[Dataset entries]
==*==

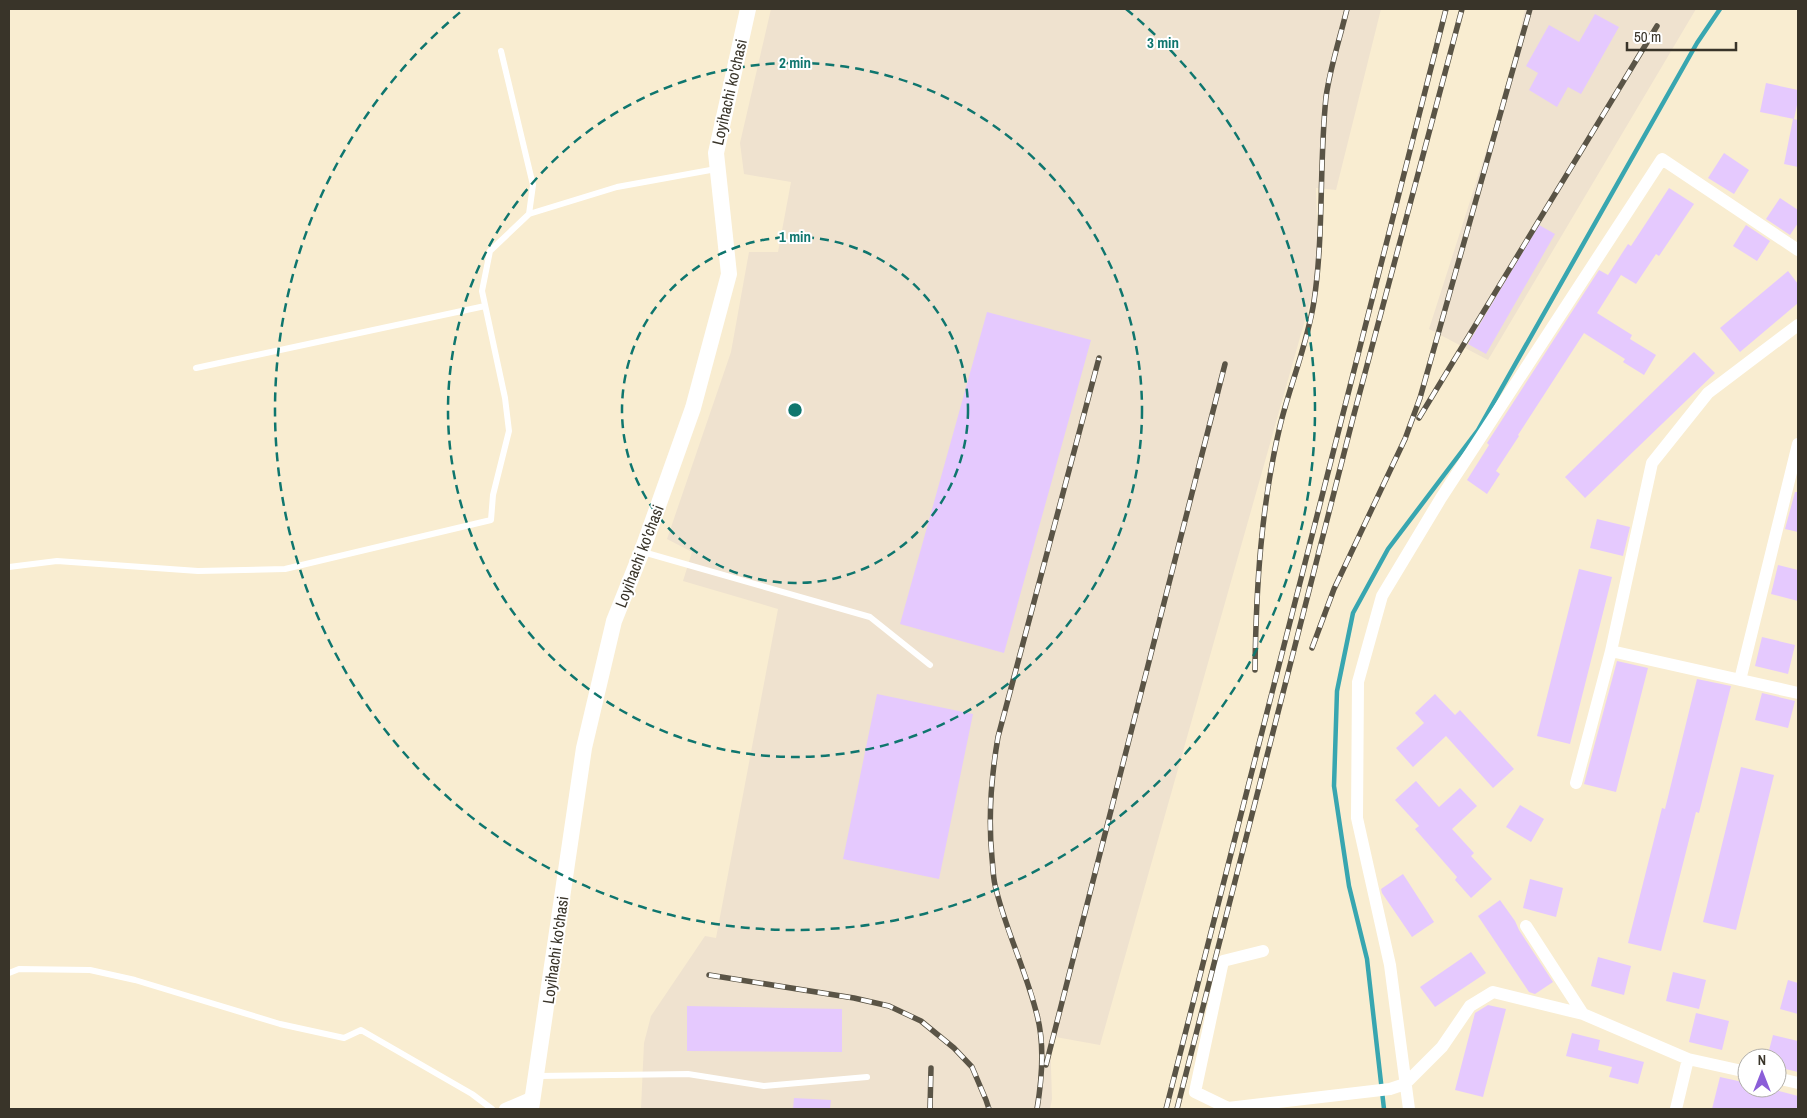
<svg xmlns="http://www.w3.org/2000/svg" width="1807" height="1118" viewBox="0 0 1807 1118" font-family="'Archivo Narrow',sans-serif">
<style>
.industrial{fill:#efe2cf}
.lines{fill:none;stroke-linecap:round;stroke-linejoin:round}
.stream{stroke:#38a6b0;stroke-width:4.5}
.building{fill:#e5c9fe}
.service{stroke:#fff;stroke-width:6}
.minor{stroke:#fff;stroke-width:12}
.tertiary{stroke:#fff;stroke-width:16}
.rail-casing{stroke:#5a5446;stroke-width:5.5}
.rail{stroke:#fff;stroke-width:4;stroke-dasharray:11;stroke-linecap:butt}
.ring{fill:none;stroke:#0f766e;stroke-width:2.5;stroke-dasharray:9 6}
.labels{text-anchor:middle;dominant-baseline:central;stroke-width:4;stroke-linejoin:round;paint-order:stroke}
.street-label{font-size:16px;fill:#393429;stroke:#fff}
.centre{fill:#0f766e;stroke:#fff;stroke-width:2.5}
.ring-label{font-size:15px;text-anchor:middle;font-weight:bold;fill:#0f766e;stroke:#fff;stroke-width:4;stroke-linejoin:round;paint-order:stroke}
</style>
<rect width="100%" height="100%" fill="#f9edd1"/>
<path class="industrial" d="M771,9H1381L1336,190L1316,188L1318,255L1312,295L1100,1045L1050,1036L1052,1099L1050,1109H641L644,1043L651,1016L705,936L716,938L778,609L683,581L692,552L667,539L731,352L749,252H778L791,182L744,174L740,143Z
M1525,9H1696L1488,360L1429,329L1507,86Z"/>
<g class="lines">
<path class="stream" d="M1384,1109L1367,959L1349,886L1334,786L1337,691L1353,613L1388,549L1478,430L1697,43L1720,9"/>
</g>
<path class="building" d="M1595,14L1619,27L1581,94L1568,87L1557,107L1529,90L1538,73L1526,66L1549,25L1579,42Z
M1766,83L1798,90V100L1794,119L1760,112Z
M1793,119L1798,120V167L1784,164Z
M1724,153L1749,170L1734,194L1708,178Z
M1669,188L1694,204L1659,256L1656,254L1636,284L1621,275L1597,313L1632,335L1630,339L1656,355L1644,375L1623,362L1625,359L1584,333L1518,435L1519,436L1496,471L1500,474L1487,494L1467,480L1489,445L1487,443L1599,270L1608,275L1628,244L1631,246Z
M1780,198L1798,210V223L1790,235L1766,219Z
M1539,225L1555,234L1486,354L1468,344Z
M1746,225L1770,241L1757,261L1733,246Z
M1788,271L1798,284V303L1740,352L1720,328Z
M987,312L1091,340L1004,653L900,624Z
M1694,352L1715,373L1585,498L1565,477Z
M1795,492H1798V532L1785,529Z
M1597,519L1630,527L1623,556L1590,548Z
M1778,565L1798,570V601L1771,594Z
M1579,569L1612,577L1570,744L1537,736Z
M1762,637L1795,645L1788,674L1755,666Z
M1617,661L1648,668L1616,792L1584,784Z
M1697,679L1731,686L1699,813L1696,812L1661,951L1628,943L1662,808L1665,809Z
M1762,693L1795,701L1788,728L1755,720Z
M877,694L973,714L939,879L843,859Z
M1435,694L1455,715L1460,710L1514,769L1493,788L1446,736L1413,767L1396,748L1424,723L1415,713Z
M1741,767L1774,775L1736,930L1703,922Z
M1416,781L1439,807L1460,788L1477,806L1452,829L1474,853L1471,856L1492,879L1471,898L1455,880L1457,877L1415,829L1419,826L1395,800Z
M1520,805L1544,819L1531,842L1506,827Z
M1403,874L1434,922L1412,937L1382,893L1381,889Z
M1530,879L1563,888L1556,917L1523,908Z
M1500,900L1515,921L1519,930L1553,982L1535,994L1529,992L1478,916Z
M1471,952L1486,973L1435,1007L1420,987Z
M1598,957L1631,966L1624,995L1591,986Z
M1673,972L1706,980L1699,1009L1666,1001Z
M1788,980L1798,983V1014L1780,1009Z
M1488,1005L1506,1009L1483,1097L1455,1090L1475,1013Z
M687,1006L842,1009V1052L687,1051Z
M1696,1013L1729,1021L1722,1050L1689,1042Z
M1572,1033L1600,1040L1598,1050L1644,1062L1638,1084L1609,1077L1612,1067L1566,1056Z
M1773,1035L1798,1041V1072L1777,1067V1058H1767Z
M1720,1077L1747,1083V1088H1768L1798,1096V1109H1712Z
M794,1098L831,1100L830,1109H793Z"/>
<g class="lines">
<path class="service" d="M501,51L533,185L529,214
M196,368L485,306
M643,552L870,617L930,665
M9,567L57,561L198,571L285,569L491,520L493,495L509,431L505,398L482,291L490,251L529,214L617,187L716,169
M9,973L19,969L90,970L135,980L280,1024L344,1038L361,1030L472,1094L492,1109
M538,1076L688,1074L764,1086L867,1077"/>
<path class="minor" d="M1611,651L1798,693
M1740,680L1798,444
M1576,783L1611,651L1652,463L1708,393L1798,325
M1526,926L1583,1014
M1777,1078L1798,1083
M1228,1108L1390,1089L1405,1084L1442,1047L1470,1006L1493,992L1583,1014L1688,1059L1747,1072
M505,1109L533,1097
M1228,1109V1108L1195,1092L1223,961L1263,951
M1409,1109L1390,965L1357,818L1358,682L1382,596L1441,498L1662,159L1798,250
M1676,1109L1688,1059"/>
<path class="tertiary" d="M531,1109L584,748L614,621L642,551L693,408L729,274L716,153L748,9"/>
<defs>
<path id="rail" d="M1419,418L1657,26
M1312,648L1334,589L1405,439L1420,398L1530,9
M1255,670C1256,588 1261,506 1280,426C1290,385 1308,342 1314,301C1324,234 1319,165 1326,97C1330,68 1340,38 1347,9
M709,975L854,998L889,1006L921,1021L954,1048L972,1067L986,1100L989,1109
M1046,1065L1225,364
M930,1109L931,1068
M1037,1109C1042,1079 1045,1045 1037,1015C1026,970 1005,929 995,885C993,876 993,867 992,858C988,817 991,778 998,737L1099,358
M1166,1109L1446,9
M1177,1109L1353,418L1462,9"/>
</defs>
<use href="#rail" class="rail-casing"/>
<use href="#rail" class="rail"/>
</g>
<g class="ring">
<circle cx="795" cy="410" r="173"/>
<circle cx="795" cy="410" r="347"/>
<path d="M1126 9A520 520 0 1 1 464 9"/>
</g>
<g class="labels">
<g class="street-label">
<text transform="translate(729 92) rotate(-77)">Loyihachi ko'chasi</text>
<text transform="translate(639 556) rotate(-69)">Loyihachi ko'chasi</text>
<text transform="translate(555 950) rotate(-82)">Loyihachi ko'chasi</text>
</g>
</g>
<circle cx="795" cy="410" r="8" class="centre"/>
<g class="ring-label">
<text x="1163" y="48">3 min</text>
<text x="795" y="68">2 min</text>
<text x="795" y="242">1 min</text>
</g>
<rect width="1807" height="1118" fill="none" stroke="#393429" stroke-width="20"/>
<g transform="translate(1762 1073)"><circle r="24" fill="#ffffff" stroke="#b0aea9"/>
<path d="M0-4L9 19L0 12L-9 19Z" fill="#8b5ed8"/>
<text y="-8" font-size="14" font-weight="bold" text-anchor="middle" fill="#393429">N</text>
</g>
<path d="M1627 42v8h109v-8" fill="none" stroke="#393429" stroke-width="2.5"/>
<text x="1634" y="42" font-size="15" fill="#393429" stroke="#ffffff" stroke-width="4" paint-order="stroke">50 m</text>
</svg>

==*==

EXERCISE PROMPT
Repeat the data above exactly, but not the pictures.

RESULT OF THE EXERCISE
<svg xmlns="http://www.w3.org/2000/svg" width="1807" height="1118" viewBox="0 0 1807 1118" font-family="'Archivo Narrow',sans-serif">
<style>
.industrial{fill:#efe2cf}
.lines{fill:none;stroke-linecap:round;stroke-linejoin:round}
.stream{stroke:#38a6b0;stroke-width:4.5}
.building{fill:#e5c9fe}
.service{stroke:#fff;stroke-width:6}
.minor{stroke:#fff;stroke-width:12}
.tertiary{stroke:#fff;stroke-width:16}
.rail-casing{stroke:#5a5446;stroke-width:5.5}
.rail{stroke:#fff;stroke-width:4;stroke-dasharray:11;stroke-linecap:butt}
.ring{fill:none;stroke:#0f766e;stroke-width:2.5;stroke-dasharray:9 6}
.labels{text-anchor:middle;dominant-baseline:central;stroke-width:4;stroke-linejoin:round;paint-order:stroke}
.street-label{font-size:16px;fill:#393429;stroke:#fff}
.centre{fill:#0f766e;stroke:#fff;stroke-width:2.5}
.ring-label{font-size:15px;text-anchor:middle;font-weight:bold;fill:#0f766e;stroke:#fff;stroke-width:4;stroke-linejoin:round;paint-order:stroke}
</style>
<rect width="100%" height="100%" fill="#f9edd1"/>
<path class="industrial" d="M771,9H1381L1336,190L1316,188L1318,255L1312,295L1100,1045L1050,1036L1052,1099L1050,1109H641L644,1043L651,1016L705,936L716,938L778,609L683,581L692,552L667,539L731,352L749,252H778L791,182L744,174L740,143Z
M1525,9H1696L1488,360L1429,329L1507,86Z"/>
<g class="lines">
<path class="stream" d="M1384,1109L1367,959L1349,886L1334,786L1337,691L1353,613L1388,549L1478,430L1697,43L1720,9"/>
</g>
<path class="building" d="M1595,14L1619,27L1581,94L1568,87L1557,107L1529,90L1538,73L1526,66L1549,25L1579,42Z
M1766,83L1798,90V100L1794,119L1760,112Z
M1793,119L1798,120V167L1784,164Z
M1724,153L1749,170L1734,194L1708,178Z
M1669,188L1694,204L1659,256L1656,254L1636,284L1621,275L1597,313L1632,335L1630,339L1656,355L1644,375L1623,362L1625,359L1584,333L1518,435L1519,436L1496,471L1500,474L1487,494L1467,480L1489,445L1487,443L1599,270L1608,275L1628,244L1631,246Z
M1780,198L1798,210V223L1790,235L1766,219Z
M1539,225L1555,234L1486,354L1468,344Z
M1746,225L1770,241L1757,261L1733,246Z
M1788,271L1798,284V303L1740,352L1720,328Z
M987,312L1091,340L1004,653L900,624Z
M1694,352L1715,373L1585,498L1565,477Z
M1795,492H1798V532L1785,529Z
M1597,519L1630,527L1623,556L1590,548Z
M1778,565L1798,570V601L1771,594Z
M1579,569L1612,577L1570,744L1537,736Z
M1762,637L1795,645L1788,674L1755,666Z
M1617,661L1648,668L1616,792L1584,784Z
M1697,679L1731,686L1699,813L1696,812L1661,951L1628,943L1662,808L1665,809Z
M1762,693L1795,701L1788,728L1755,720Z
M877,694L973,714L939,879L843,859Z
M1435,694L1455,715L1460,710L1514,769L1493,788L1446,736L1413,767L1396,748L1424,723L1415,713Z
M1741,767L1774,775L1736,930L1703,922Z
M1416,781L1439,807L1460,788L1477,806L1452,829L1474,853L1471,856L1492,879L1471,898L1455,880L1457,877L1415,829L1419,826L1395,800Z
M1520,805L1544,819L1531,842L1506,827Z
M1403,874L1434,922L1412,937L1382,893L1381,889Z
M1530,879L1563,888L1556,917L1523,908Z
M1500,900L1515,921L1519,930L1553,982L1535,994L1529,992L1478,916Z
M1471,952L1486,973L1435,1007L1420,987Z
M1598,957L1631,966L1624,995L1591,986Z
M1673,972L1706,980L1699,1009L1666,1001Z
M1788,980L1798,983V1014L1780,1009Z
M1488,1005L1506,1009L1483,1097L1455,1090L1475,1013Z
M687,1006L842,1009V1052L687,1051Z
M1696,1013L1729,1021L1722,1050L1689,1042Z
M1572,1033L1600,1040L1598,1050L1644,1062L1638,1084L1609,1077L1612,1067L1566,1056Z
M1773,1035L1798,1041V1072L1777,1067V1058H1767Z
M1720,1077L1747,1083V1088H1768L1798,1096V1109H1712Z
M794,1098L831,1100L830,1109H793Z"/>
<g class="lines">
<path class="service" d="M501,51L533,185L529,214
M196,368L485,306
M643,552L870,617L930,665
M9,567L57,561L198,571L285,569L491,520L493,495L509,431L505,398L482,291L490,251L529,214L617,187L716,169
M9,973L19,969L90,970L135,980L280,1024L344,1038L361,1030L472,1094L492,1109
M538,1076L688,1074L764,1086L867,1077"/>
<path class="minor" d="M1611,651L1798,693
M1740,680L1798,444
M1576,783L1611,651L1652,463L1708,393L1798,325
M1526,926L1583,1014
M1777,1078L1798,1083
M1228,1108L1390,1089L1405,1084L1442,1047L1470,1006L1493,992L1583,1014L1688,1059L1747,1072
M505,1109L533,1097
M1228,1109V1108L1195,1092L1223,961L1263,951
M1409,1109L1390,965L1357,818L1358,682L1382,596L1441,498L1662,159L1798,250
M1676,1109L1688,1059"/>
<path class="tertiary" d="M531,1109L584,748L614,621L642,551L693,408L729,274L716,153L748,9"/>
<defs>
<path id="rail" d="M1419,418L1657,26
M1312,648L1334,589L1405,439L1420,398L1530,9
M1255,670C1256,588 1261,506 1280,426C1290,385 1308,342 1314,301C1324,234 1319,165 1326,97C1330,68 1340,38 1347,9
M709,975L854,998L889,1006L921,1021L954,1048L972,1067L986,1100L989,1109
M1046,1065L1225,364
M930,1109L931,1068
M1037,1109C1042,1079 1045,1045 1037,1015C1026,970 1005,929 995,885C993,876 993,867 992,858C988,817 991,778 998,737L1099,358
M1166,1109L1446,9
M1177,1109L1353,418L1462,9"/>
</defs>
<use href="#rail" class="rail-casing"/>
<use href="#rail" class="rail"/>
</g>
<g class="ring">
<circle cx="795" cy="410" r="173"/>
<circle cx="795" cy="410" r="347"/>
<path d="M1126 9A520 520 0 1 1 464 9"/>
</g>
<g class="labels">
<g class="street-label">
<text transform="translate(729 92) rotate(-77)">Loyihachi ko'chasi</text>
<text transform="translate(639 556) rotate(-69)">Loyihachi ko'chasi</text>
<text transform="translate(555 950) rotate(-82)">Loyihachi ko'chasi</text>
</g>
</g>
<circle cx="795" cy="410" r="8" class="centre"/>
<g class="ring-label">
<text x="1163" y="48">3 min</text>
<text x="795" y="68">2 min</text>
<text x="795" y="242">1 min</text>
</g>
<rect width="1807" height="1118" fill="none" stroke="#393429" stroke-width="20"/>
<g transform="translate(1762 1073)"><circle r="24" fill="#ffffff" stroke="#b0aea9"/>
<path d="M0-4L9 19L0 12L-9 19Z" fill="#8b5ed8"/>
<text y="-8" font-size="14" font-weight="bold" text-anchor="middle" fill="#393429">N</text>
</g>
<path d="M1627 42v8h109v-8" fill="none" stroke="#393429" stroke-width="2.5"/>
<text x="1634" y="42" font-size="15" fill="#393429" stroke="#ffffff" stroke-width="4" paint-order="stroke">50 m</text>
</svg>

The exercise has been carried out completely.